It looks like a fairly standard Phd student resume to me. I don't really see much extra in it. Yes there are some published papers, but so have many Phd students. Regarding google success, I would say him studying the right subject and doing the right things (start a startup) mattered much more than his CV and interests.
the two papers he got published were in VLDB and SIGMOD, which are the two top conferences in databases and data management ... even pre-google, this guy had cred!
Python has been around since the early 90ies. (Or even late 80ies?) Of course it's a much better language today than it was back then --- e.g. it got lexical scoping.
It's top 1%, but quite under-impressive compared to how talented and impressive he actually is, which establishes the very low utility of resume evaluations.
I worked at a hedge fund and we rejected people with more impressive resumes, and it only takes about 6 interviews before you realize how low the correlation is between how someone looks on paper and how smart they actually are.

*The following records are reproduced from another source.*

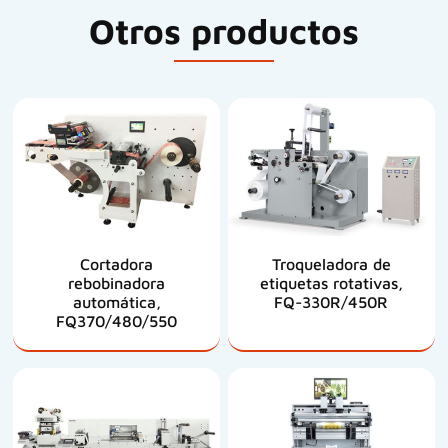
Otros productos
Cortadora
Troqueladora de
rebobinadora
etiquetas rotativas,
automática,
FQ-330R/450R
FQ370/480/550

perhaps there's a quasi-inverse correlation ... e.g., superstars like sergey don't care about putting in a ton of time to polish up their resume and make it sound all fancy and stuff (they're busy building google in their dorm room), whereas people who are good (but not great) make all sorts of efforts to polish up their resume and look their best.
Getting first-author papers in both VLDB and ACM SIGMOD your second year as a grad student (which means they were probably submitted his first year) is phenomenal.